Introduction to DFS
Depth First Search is a fundamental graph traversal algorithm where we explore a path as deep as possible before backtracking and trying another path.
Unlike BFS, which moves level by level, DFS dives deep into a branch, then unwinds and explores the next one.
DFS shows up in a wide range of problems, including:
- Finding a path between two nodes
- Detecting cycles in a graph
- Counting connected components
- Performing topological sorting on DAGs
- Solving grid-based search problems (like islands, mazes, word search)
In this chapter, I’ll break down:
- what DFS is?
- how it works step by step?
- Two ways to implement it in code
What is Depth First Search?
DFS is a powerful search algorithm for traversing a tree or graph data structure.
A simple way to think about DFS is to visualize yourself inside a maze trying to reach the exit:
- Pick a direction and start walking.
- Keep going until you can’t move further.
- If you hit a dead end, backtrack to the last point of choice.
- Try a different path and repeat.
DFS works on any structure that can be represented as nodes and edges like trees tries, graphs and 2D grids.
To prevent infinite loops, DFS marks nodes as visited so they aren’t processed more than once.
Lets apply DFS to this graph starting from node A.
- Start at A, visit B
- From B, go deeper to D
- D has no neighbors so we hit a dead end. Backtrack to B
- From B, visit E
- E has no neighbors, backtrack to B. Since we have visited all of B’s neighbors, backtrack to A
- From A, visit C
- From C, visit F
- F has no neighbors so backtrack to C, then back to A
How to Implement DFS?
DFS can be implemented in two ways:
- Recursively - where the function call stack implicitly handles the backtracking
- Iteratively - where we use an explicit stack data structure to simulate recursion
Both approaches achieve the same result, but they differ in how they manage backtracking and memory usage.
Lets first look at the recursive approach:
- Choose a Starting Point
- Keep track of visited nodes using a boolean array
- Visit the current node and mark it as visited.
- Perform the required operation on the current node (for example.. print it).
- Iterate through all its neighbors and If a neighbor is unvisited, visit it recursively.
The time complexity of DFS is O(V + E), where V is the number of vertices and E is the number of edges in the graph.
This is because each node is processed exactly once and each edge is examined at most twice in an undirected graph (once from each endpoint) and exactly once in a directed graph.

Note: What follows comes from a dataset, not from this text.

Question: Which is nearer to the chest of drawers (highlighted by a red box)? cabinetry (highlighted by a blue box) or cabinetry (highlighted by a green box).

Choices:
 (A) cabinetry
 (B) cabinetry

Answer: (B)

The space complexity is O(V) since we are using a visited array of size V and in the worst case, recursion stack can grow up to the number of nodes.
For Example: If the graph is structured like a linked list, the recursion depth can reach O(V).

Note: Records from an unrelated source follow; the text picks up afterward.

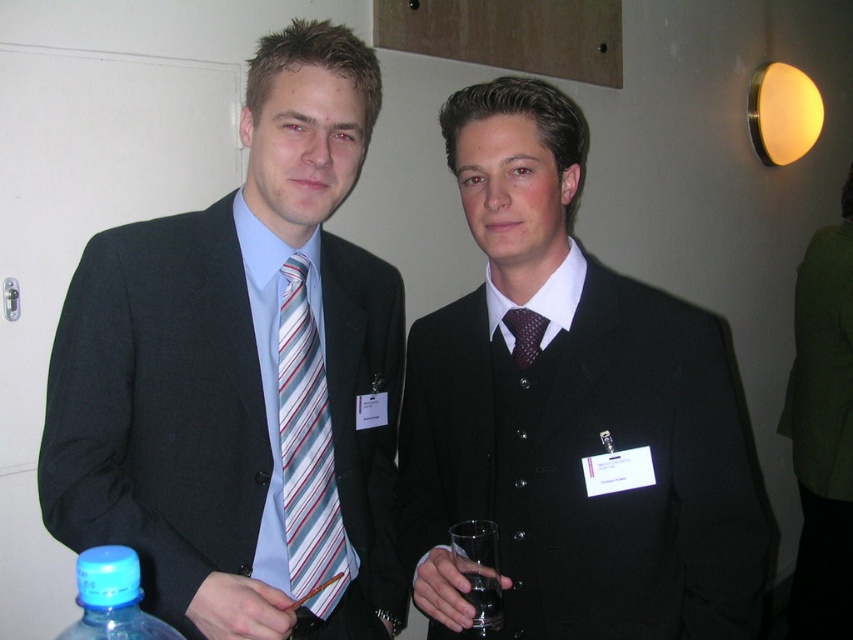
Question: Considering the real-world distances, which object is farthest from the matte black suit at center?

Choices:
 (A) polka dot silk tie at center
 (B) transparent glass at center

Answer: (B)

Question: Which object appears closest to the camera in this image?

Choices:
 (A) polka dot silk tie at center
 (B) transparent glass at center
 (C) matte black suit at center

Answer: (C)

Question: Can you confirm if matte black suit at center is smaller than polka dot silk tie at center?

Choices:
 (A) no
 (B) yes

Answer: (A)

Question: Does transparent glass at center appear on the right side of polka dot silk tie at center?

Choices:
 (A) yes
 (B) no

Answer: (B)

Question: Is matte black suit at left bigger than matte black suit at center?

Choices:
 (A) no
 (B) yes

Answer: (B)

Question: Which point is farther to the camera?

Choices:
 (A) 306,621
 (B) 486,609

Answer: (A)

This can lead to stack overflow in large graphs.
That’s why it’s better to use an iterative approach if memory or running into stack overflow is a concern.

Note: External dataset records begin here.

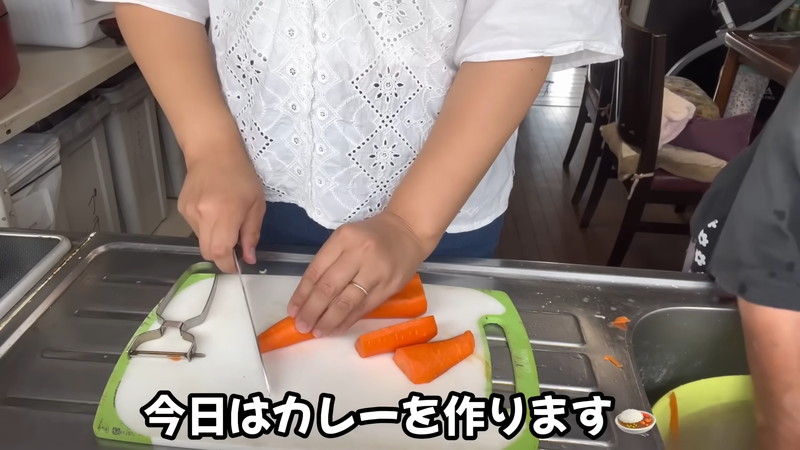
The height and width of the screenshot is (450, 800). Identify the location of basin top. (554, 345).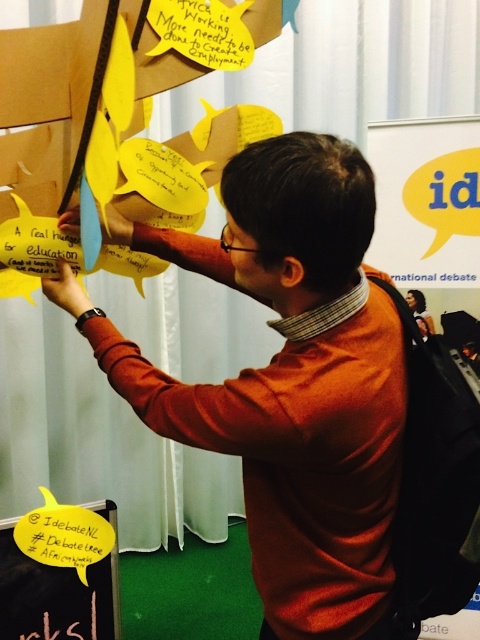
Is orange sweater at center positioned at the back of yellow paper at upper left?

No.

From the picture: Is orange sweater at center in front of yellow paper at upper left?

Yes, orange sweater at center is in front of yellow paper at upper left.

Does point (183, 406) come in front of point (28, 593)?

Yes, point (183, 406) is closer to viewer.

At what (x,y) coordinates should I click in order to perform the action: click on orange sweater at center. Please return your answer as a coordinate pair (x, y). This screenshot has width=480, height=640. Looking at the image, I should click on (289, 381).

Is yellow paper at upper left positioned in front of black chalkboard at lower left?

Yes.

Does yellow paper at upper left have a larger size compared to black chalkboard at lower left?

Correct, yellow paper at upper left is larger in size than black chalkboard at lower left.

Between point (119, 628) and point (74, 602), which one is positioned behind?

Positioned behind is point (119, 628).

The height and width of the screenshot is (640, 480). In order to click on yellow paper at upper left in this screenshot , I will do `click(55, 596)`.

Who is higher up, orange sweater at center or black chalkboard at lower left?

orange sweater at center is higher up.

I want to click on orange sweater at center, so click(289, 381).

Lets see how to implement DFS iteratively using a stack:
- Create a boolean array (
visited[]) to track visited nodes and prevent cycles. - Initialize an empty stack.
- Push the start node onto the stack to begin the DFS process
- while the stack is not empty:
- pop the top node from the stack
- if it’s not visited, mark it as visited and process it.
- Iterate through it’s adjacent nodes in the reverse order and push all unvisited neighbors onto the stack.
- Why reverse order? It’s because stack is last in first out
- so reversing the order ensures that the first node gets processed first.
- Continue until all nodes are visited.
Similar to the recursive approach, the time and space complexity of this approach are both O(n).